Draining the Data Swamp

By now you have at least one "big data" project, and chances are good you have a "data lake."

This lake (technically a reservoir) was created by damming up the data stream that was feeding your data warehouse. But what do you have now, really? Executives, frustrated with the cost and time to add another source to the ETL/ Data warehouse workflow, gave in to the mostly unsubstantiated claims that "Data Scientists" could just plumb this "lake" and find "insights."

But this is, prima facie, pretty absurd. One of our clients just "populated" their data lake with 28,000 tables worth of data. It's no wonder that data scientists spend 60% of their time "data wrangling" and only a small part of their time doing analytics.

We can't turn back the hands of Gartner. This hype cycle has left the station. You're going to have a data lake whether you want it or not. What we can do is use the inevitable chaos as an opportunity.

In this talk, we will describe how to build a layer of meaning atop the data lake that is rapidly taking on data in your organization, and thereby salvage some of its value.

The data lake has been promoted along with the idea of "schema on read," which is at least an intriguing idea. We are so used to the idea that all our schemas must be in place, complete, and correct before we write any data. The new paradigm challenges this. "We don't need no stinking schemas." There are germs of truth in both camps. Having to have all schemas defined and agreed upon ahead of time promotes delay and disappointment. But the alternative is anarchy.

Semantic Technology provides a means to lay down the Data Lake with minimal commitment to schema, and then add understanding, in the form of schema additives, as you work with the data.

This presentation will summarize what it is about graph databases and semantic technology that makes this possible. We will show some examples of starting with a simple schema and elaborating on it in place. We will show, by demonstration, how to execute a semantic query (in SPARQL) and retrieve conforming data from a Data Lake. After attending this talk, the attendees will:

Be aware of the danger of naive adoption of "Data Lakes"
Understand how to grow a schema in place without converting the data
Be prepared with a prescription of what to do to make the data in the data lake economically accessible

Dave McComb has over 30 years of experience with enterprise level systems and enterprise architecture. He has built enterprise ontologies for over a dozen major enterprises.
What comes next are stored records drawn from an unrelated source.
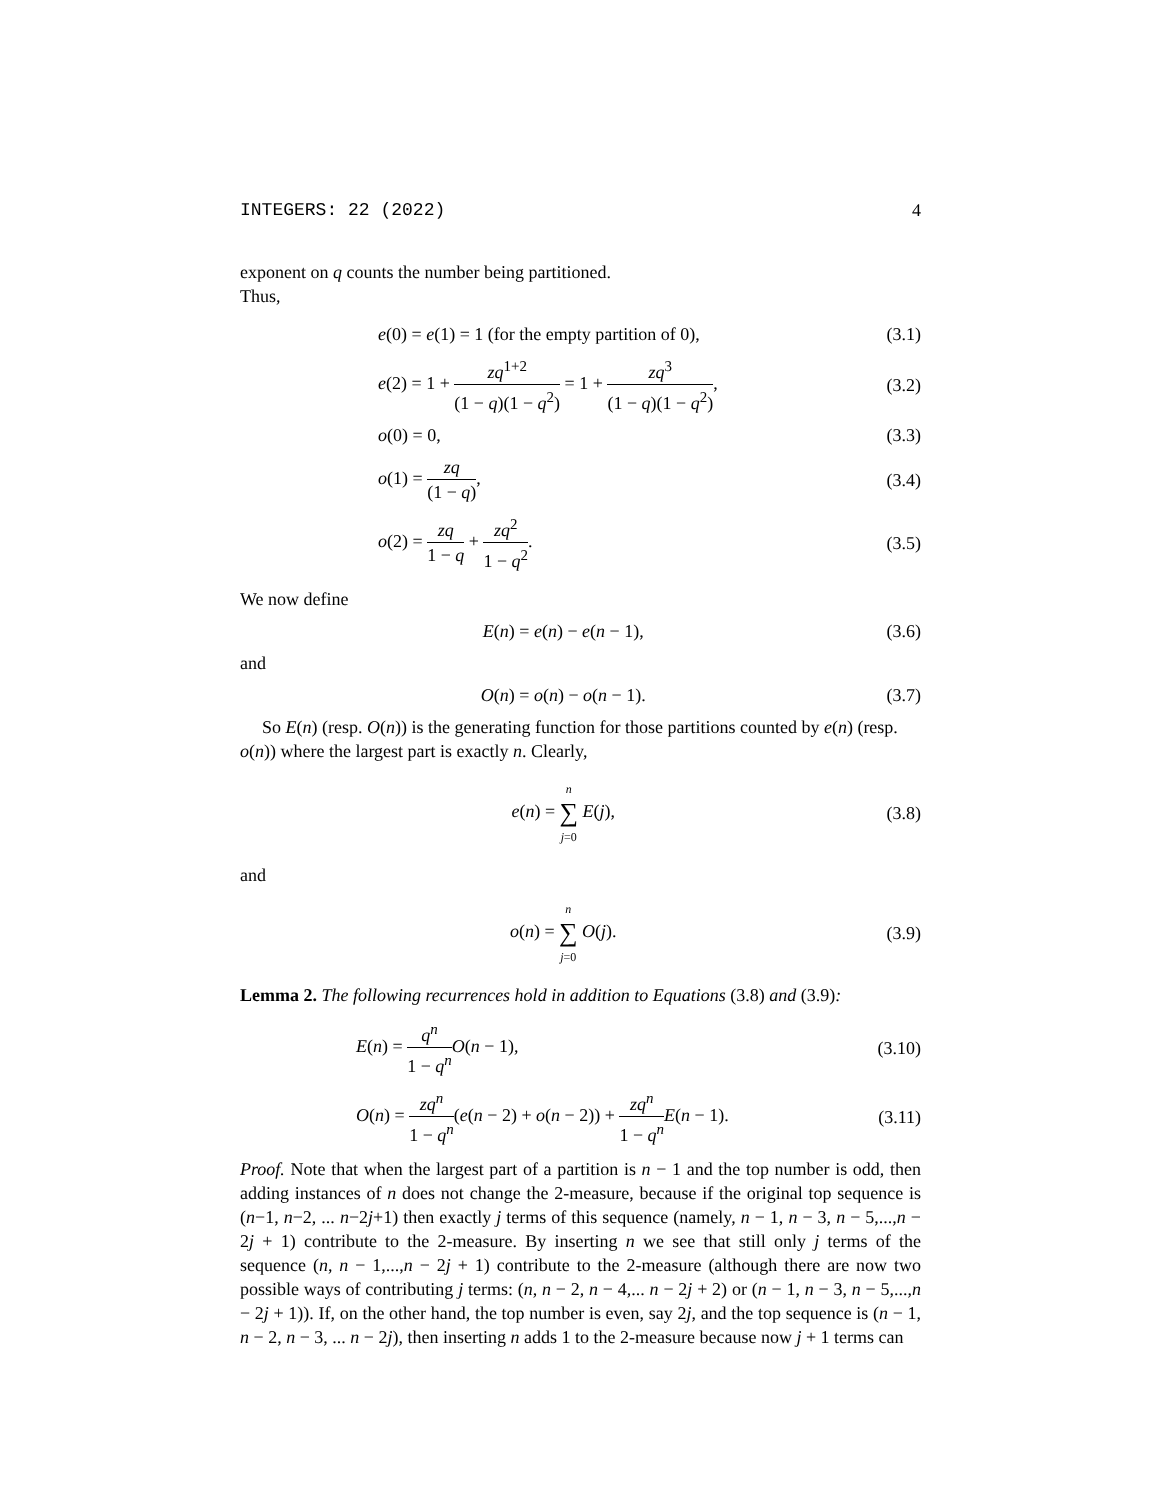INTEGERS: 22 (2022) 4
exponent on q counts the number being partitioned.
Thus,
e(0) = e(1) = 1 (for the empty partition of 0), (3.1)
e(2) = 1 + zq<sup>1+2</sup> (1 − q)(1 − q<sup>2</sup>) = 1 + zq<sup>3</sup> (1 − q)(1 − q<sup>2</sup>), (3.2)
o(0) = 0, (3.3)
o(1) = zq (1 − q), (3.4)
o(2) = zq 1 − q + zq<sup>2</sup> 1 − q<sup>2</sup>. (3.5)
We now define
E(n) = e(n) − e(n − 1), (3.6)
and
O(n) = o(n) − o(n − 1). (3.7)
So E(n) (resp. O(n)) is the generating function for those partitions counted by e(n) (resp. o(n)) where the largest part is exactly n. Clearly,
e(n) = n ∑ j=0 E(j), (3.8)
and
o(n) = n ∑ j=0 O(j). (3.9)
Lemma 2. The following recurrences hold in addition to Equations (3.8) and (3.9):
E(n) = q<sup>n</sup> 1 − q<sup>n</sup> O(n − 1), (3.10)
O(n) = zq<sup>n</sup> 1 − q<sup>n</sup>(e(n − 2) + o(n − 2)) + zq<sup>n</sup> 1 − q<sup>n</sup> E(n − 1). (3.11)
Proof. Note that when the largest part of a partition is n − 1 and the top number is odd, then adding instances of n does not change the 2-measure, because if the original top sequence is (n−1, n−2, ... n−2j+1) then exactly j terms of this sequence (namely, n − 1, n − 3, n − 5,...,n − 2j + 1) contribute to the 2-measure. By inserting n we see that still only j terms of the sequence (n, n − 1,...,n − 2j + 1) contribute to the 2-measure (although there are now two possible ways of contributing j terms: (n, n − 2, n − 4,... n − 2j + 2) or (n − 1, n − 3, n − 5,...,n − 2j + 1)). If, on the other hand, the top number is even, say 2j, and the top sequence is (n − 1, n − 2, n − 3, ... n − 2j), then inserting n adds 1 to the 2-measure because now j + 1 terms can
Dan Carey is an ontologist and data architect with 30 years of consulting experience, 25 of it designing databases, data models, and data strategies with major IT service firms. He has worked primarily for government clients at the federal, state, and local levels. Most recently, he has designed semantic technology products in OWL and RDF to assist in military human resources management, and data exchange standards in OWL and XSD. He holds a Bachelor's degree in Applied Physics from Georgia Tech.